§ What you need to do:
Resume the discussion of decreasing term life insurance, starting right after its last comment.

I tried to buy decreasing term life insurance, where the benefit decreases continuously over 20 years, matching the needs of my family. I consulted with several agents and none of them could sell it to me. The best they could do was to divide the term into three time periods with different benefit amounts.
One agent told me that most customers drop their policy after a few years. The companies earn most of their income from the initial periods of policies, when payouts are rare.
I applied for term life insurance at 3 or 4 life insurance companies, and they all allowed you to reduce the benefit amount a few times over the term.
Not every year, but they said it was no problem if you wanted to halve the benefit halfway through or even a second time after that (and they would lower the premiums commensurately of course).
You are right, I was too quick to interpret the first time and thought you wrote that the best they could do is sell you three different policies that you cancel whenever you want to drop that benefit amount.
Please share a link. And in the future, try to share links or at least names of things you tell people about. If you can't find the link or name, then say so. I think saying only "the thing you want exists" is a little rude.

§ Given data:
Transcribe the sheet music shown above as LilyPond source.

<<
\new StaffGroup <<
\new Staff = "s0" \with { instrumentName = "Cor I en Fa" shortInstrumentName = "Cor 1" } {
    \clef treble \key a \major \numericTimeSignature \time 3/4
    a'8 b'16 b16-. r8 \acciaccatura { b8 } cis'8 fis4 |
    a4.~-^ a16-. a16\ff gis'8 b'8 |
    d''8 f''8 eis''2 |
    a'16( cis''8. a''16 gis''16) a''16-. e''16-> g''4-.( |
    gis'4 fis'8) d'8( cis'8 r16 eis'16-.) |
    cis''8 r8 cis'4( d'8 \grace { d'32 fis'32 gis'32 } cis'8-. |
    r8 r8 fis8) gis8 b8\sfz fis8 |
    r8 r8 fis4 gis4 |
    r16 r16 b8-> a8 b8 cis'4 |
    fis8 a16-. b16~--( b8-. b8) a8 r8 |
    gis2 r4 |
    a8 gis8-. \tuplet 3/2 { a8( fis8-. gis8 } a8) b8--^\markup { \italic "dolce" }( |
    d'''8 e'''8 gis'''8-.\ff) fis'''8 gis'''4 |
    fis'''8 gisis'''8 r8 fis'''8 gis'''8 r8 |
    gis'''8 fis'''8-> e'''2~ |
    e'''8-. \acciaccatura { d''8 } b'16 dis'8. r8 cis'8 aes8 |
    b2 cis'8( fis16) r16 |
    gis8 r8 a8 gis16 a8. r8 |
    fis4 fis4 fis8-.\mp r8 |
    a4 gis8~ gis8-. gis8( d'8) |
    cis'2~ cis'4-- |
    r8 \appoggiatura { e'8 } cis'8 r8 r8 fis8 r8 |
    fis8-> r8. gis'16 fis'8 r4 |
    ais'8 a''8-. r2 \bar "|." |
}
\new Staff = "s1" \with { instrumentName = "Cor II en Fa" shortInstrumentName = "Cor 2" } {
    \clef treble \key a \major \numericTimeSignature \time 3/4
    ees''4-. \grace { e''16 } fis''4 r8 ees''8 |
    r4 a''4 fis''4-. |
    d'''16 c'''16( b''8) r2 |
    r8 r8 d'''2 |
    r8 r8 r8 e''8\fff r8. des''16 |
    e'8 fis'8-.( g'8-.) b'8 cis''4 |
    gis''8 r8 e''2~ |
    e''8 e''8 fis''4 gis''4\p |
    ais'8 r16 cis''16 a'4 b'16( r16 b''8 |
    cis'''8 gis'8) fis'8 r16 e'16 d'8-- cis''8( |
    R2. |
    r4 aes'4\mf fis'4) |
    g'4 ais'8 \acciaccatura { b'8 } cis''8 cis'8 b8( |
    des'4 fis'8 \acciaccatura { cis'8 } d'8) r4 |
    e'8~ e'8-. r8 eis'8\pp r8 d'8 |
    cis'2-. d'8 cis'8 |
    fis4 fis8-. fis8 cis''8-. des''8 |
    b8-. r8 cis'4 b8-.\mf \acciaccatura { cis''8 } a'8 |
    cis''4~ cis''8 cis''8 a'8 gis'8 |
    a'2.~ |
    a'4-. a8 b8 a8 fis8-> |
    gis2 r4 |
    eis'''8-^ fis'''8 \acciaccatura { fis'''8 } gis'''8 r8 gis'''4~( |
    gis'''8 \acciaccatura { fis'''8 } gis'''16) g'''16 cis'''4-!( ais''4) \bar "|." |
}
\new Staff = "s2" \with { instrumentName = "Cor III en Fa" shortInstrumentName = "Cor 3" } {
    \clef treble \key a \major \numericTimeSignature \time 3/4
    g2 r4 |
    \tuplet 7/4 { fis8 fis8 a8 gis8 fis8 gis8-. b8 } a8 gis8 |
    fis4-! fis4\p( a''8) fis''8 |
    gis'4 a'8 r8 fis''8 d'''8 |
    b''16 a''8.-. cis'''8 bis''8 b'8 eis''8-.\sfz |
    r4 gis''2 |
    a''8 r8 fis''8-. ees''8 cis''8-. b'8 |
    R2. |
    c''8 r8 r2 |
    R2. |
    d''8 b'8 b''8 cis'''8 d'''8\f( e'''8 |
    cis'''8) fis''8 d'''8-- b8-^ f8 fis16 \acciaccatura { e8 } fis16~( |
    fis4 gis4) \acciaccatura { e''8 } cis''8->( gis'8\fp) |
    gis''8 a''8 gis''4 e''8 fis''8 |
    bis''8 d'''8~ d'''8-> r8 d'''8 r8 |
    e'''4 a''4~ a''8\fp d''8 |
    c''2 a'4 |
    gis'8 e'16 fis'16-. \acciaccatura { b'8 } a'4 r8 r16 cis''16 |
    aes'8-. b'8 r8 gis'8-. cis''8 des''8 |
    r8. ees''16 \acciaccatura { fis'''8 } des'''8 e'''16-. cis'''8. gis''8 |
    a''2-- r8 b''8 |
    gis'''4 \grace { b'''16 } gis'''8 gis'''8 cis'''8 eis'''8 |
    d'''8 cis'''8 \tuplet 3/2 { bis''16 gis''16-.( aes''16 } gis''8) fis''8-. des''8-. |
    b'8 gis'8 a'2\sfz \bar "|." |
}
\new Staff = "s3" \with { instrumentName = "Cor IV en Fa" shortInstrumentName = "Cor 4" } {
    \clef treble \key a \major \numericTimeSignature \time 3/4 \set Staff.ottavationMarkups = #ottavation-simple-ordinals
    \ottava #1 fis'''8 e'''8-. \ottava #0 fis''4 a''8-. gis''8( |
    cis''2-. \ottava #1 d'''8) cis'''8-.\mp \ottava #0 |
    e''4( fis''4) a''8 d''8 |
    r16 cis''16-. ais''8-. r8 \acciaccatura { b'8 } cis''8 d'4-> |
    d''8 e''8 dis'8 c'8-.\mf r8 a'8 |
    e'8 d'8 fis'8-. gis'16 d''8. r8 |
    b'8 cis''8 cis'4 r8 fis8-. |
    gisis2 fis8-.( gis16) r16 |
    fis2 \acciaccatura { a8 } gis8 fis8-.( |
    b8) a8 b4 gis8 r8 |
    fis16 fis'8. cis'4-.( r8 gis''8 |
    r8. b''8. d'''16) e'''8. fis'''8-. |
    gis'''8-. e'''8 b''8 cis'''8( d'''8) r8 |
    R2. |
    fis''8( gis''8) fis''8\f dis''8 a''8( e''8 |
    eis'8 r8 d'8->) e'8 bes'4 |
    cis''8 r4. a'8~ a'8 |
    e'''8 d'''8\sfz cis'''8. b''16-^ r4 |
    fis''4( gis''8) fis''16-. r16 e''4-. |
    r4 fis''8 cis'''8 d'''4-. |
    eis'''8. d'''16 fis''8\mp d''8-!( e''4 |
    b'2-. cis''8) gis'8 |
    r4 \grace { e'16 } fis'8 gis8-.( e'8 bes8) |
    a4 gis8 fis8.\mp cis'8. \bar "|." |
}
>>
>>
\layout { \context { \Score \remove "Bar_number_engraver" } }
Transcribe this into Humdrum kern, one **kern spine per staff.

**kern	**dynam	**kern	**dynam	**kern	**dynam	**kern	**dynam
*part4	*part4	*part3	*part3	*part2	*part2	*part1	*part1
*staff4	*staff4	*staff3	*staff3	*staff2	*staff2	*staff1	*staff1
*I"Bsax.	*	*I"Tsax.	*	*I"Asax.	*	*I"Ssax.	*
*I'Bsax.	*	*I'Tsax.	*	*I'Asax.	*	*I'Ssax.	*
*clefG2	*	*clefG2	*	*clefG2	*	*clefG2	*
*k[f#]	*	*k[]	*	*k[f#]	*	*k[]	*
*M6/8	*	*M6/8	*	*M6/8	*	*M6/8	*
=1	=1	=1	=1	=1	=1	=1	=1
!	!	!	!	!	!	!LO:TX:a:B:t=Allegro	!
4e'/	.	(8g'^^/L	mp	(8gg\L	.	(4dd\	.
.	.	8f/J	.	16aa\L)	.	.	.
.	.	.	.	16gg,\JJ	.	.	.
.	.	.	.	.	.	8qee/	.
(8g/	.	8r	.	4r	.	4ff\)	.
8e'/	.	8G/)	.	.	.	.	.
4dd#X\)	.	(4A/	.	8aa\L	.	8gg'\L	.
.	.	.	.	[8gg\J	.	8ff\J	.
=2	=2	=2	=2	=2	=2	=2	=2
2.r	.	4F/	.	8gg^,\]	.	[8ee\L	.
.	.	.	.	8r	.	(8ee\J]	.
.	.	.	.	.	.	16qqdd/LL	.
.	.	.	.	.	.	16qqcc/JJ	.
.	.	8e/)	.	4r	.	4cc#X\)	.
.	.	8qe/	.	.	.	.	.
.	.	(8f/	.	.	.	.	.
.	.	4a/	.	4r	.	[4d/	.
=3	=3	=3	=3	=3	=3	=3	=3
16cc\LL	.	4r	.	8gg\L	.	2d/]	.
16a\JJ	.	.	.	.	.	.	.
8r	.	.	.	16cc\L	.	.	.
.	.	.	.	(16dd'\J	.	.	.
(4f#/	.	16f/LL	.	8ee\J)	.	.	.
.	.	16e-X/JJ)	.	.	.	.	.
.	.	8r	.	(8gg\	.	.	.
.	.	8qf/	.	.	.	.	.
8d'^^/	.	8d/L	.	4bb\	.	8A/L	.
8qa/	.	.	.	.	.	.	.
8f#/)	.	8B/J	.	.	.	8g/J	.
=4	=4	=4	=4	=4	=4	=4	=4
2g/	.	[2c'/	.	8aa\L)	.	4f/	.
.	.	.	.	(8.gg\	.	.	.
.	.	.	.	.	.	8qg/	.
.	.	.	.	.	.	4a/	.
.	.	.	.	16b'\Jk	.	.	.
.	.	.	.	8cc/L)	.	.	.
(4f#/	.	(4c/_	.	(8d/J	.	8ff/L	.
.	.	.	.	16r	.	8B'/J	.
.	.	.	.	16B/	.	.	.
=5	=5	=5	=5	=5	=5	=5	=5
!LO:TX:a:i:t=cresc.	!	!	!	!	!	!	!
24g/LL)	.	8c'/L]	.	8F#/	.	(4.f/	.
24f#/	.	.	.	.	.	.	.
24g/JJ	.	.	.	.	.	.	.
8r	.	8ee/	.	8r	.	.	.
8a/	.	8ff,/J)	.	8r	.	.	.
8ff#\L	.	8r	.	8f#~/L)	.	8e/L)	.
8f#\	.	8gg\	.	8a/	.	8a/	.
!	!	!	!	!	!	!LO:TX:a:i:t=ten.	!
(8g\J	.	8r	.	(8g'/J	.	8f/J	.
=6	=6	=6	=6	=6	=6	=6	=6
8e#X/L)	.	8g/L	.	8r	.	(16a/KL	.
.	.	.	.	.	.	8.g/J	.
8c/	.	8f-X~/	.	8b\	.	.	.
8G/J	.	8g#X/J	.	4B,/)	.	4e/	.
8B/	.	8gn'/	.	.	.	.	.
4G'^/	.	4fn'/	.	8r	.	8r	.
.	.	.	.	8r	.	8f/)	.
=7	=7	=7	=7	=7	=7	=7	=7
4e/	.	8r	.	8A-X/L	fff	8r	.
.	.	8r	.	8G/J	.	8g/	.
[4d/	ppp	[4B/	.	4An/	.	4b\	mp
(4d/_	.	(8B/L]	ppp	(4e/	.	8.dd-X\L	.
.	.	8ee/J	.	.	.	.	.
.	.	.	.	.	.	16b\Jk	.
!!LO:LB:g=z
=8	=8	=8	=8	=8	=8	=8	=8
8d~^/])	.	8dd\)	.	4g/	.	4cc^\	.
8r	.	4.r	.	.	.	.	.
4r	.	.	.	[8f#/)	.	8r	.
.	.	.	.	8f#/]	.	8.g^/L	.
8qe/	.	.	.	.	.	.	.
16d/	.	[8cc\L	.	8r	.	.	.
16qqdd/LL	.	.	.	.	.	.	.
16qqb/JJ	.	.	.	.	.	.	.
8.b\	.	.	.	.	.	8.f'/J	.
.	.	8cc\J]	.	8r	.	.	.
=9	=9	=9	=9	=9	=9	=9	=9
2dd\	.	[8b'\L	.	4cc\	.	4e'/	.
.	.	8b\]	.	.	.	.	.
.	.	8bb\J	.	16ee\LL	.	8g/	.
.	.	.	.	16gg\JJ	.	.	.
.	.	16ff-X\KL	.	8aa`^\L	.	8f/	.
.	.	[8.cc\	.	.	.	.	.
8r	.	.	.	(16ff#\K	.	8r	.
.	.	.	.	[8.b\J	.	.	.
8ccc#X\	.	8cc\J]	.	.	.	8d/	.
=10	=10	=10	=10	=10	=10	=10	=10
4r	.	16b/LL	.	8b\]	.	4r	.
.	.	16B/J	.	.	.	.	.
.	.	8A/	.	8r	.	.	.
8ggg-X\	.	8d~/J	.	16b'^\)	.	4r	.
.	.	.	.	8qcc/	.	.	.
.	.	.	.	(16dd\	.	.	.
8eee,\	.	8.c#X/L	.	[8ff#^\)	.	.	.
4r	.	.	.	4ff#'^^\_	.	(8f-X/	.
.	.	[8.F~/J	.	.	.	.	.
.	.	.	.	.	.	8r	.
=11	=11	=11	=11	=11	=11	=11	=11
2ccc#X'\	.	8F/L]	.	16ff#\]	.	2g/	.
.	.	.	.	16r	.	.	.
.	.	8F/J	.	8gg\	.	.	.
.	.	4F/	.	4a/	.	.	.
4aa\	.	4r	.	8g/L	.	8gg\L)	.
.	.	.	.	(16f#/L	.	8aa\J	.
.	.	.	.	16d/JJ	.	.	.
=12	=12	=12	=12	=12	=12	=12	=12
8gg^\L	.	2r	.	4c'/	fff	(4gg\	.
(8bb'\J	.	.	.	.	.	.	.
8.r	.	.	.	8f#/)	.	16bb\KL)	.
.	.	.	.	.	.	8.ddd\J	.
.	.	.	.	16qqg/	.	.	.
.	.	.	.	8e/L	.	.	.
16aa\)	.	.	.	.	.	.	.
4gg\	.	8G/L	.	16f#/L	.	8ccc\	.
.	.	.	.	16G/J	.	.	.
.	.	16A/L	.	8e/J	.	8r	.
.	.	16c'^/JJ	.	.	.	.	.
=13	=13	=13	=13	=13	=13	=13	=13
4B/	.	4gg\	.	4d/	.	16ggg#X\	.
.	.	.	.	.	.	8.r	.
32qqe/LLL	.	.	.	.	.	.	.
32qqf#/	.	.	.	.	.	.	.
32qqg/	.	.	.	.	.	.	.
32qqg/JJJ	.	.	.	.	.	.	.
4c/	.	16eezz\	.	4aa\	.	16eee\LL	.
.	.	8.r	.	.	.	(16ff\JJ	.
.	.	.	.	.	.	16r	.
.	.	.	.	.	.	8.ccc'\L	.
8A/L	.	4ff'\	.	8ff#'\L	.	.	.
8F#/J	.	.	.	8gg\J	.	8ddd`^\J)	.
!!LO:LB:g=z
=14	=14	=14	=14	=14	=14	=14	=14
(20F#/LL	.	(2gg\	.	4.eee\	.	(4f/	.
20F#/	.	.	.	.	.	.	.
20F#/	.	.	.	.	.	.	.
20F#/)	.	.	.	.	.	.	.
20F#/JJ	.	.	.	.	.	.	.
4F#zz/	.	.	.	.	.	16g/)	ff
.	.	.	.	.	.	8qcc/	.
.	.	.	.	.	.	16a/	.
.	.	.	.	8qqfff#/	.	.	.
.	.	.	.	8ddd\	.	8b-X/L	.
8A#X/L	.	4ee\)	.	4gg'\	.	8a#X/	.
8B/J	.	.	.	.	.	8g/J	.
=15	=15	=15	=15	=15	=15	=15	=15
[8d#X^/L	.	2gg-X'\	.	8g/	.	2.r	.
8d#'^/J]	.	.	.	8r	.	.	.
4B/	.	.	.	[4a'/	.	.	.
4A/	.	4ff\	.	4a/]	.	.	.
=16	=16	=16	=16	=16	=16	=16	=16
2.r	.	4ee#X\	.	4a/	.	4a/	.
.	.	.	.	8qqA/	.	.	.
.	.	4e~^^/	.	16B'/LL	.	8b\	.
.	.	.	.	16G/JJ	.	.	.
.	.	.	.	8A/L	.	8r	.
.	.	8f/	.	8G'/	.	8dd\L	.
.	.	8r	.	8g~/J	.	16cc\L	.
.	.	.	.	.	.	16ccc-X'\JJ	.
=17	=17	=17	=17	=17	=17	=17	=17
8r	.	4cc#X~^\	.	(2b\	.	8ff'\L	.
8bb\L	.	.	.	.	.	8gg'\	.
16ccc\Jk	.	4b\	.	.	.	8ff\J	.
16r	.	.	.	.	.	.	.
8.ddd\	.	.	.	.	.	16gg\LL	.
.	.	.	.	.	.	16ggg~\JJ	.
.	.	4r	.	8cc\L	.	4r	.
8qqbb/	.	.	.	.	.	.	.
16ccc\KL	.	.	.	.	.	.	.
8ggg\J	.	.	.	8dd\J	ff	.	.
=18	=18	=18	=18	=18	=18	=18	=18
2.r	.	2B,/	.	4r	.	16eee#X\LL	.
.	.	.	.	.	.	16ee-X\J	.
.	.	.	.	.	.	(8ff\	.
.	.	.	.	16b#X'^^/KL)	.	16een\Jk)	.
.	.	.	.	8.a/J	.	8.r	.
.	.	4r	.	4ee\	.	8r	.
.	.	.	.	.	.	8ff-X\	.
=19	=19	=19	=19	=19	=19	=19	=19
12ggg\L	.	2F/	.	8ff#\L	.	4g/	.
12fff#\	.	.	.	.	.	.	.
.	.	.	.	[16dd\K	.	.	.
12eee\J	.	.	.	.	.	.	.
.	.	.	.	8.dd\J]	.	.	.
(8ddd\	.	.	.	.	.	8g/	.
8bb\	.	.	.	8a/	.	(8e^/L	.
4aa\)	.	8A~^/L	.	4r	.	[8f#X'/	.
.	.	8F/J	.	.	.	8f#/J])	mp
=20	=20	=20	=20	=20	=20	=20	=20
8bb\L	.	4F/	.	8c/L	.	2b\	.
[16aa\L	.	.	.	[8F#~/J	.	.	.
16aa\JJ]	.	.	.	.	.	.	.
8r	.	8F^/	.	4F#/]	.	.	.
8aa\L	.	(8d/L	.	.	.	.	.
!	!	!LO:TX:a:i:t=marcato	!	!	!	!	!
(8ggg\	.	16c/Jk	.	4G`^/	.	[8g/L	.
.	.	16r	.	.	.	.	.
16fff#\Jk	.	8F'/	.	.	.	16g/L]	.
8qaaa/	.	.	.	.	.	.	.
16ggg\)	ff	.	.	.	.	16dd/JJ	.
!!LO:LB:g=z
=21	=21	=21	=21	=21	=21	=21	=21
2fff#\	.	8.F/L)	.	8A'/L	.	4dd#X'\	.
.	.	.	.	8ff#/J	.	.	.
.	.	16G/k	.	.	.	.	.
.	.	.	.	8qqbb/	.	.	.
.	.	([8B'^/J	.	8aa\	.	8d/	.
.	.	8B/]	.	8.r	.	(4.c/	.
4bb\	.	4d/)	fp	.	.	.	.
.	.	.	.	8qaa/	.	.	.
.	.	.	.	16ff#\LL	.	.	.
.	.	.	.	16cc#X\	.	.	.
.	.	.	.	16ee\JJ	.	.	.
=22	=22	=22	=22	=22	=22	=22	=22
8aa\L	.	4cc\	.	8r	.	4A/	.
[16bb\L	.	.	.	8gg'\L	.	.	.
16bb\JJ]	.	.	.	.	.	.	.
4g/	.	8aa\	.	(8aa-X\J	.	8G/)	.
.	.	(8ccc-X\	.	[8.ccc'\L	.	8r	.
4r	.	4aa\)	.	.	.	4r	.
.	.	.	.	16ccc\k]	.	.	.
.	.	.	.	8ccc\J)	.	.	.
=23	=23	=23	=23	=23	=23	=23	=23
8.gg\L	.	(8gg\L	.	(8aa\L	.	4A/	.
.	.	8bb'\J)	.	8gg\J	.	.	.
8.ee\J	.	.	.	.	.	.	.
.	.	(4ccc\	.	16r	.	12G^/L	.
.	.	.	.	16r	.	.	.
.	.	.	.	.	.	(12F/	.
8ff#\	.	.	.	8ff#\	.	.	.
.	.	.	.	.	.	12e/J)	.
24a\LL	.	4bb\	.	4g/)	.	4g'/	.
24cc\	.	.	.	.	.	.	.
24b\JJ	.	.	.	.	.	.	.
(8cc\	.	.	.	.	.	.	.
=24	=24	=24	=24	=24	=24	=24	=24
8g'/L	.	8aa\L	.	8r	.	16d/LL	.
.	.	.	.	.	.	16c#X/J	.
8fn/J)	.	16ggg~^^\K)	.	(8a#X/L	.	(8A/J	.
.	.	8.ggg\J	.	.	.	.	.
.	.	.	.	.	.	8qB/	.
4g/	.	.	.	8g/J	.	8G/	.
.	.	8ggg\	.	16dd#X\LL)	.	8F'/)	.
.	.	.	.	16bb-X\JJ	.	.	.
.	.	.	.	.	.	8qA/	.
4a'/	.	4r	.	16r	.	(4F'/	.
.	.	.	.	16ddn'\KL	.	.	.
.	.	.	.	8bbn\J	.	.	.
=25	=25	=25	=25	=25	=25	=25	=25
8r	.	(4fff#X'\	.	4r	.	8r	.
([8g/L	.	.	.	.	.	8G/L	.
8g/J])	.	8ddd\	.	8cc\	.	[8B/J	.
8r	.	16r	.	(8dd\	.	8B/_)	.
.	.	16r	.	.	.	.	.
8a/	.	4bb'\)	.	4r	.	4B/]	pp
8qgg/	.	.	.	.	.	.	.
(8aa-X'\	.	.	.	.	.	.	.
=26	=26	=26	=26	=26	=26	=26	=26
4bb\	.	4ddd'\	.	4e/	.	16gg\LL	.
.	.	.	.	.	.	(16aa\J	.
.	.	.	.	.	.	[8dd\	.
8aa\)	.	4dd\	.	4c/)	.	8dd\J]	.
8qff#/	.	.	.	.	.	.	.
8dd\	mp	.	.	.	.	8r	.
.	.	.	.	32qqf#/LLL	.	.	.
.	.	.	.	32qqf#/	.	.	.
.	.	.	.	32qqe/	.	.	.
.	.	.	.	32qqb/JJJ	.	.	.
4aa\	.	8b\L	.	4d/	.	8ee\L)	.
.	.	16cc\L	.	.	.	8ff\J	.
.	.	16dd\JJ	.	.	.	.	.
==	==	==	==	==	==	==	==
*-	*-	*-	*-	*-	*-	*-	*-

§ Answer below:
Are you sure that Ladder offers decreasing benefit insurance? I looked all over their website and found nothing about decreasing benefits. The name "Ladder" might imply the technique, called "laddering", of buying multiple policies to achieve decreasing coverage.
In the spirit of saving the search - yes, it does offer the ability to decrease coverage as needed, with premiums decreasing by the same percentage as well (i.e. if you decrease benefit by half, premiums decrease by half, too).
Regarding life insurance product offerings: disability insurance is often advised by consumer protection groups for young professionals, who crucially depend on future income.
Regarding savings products, nothing wrong IMO, with tax subsidizing a "consume later" mentality, if the products are cost-effective.
Term life insurance is basically just a put option on your life with an expiration a couple decades out.
Whole life on the other hand is actually buying equity in your presumptive future earnings. It's considerably more capital intensive, but less expensive overall in most cases.
I don't know anyone outside of a heavily commissioned life insurance agent who thinks whole life is a good deal. You're flushing massive amounts of money down the toilet in the form of agent commissions and other fees. It's just another tax shelter for the wealthy, after they max out more attractive alternatives.
You're not wrong, but from the very good article you linked:
> I think only the top 20% of income earners should consider whole life. Term insurance is cheaper and is almost always the best type of insurance for 80% of the nation.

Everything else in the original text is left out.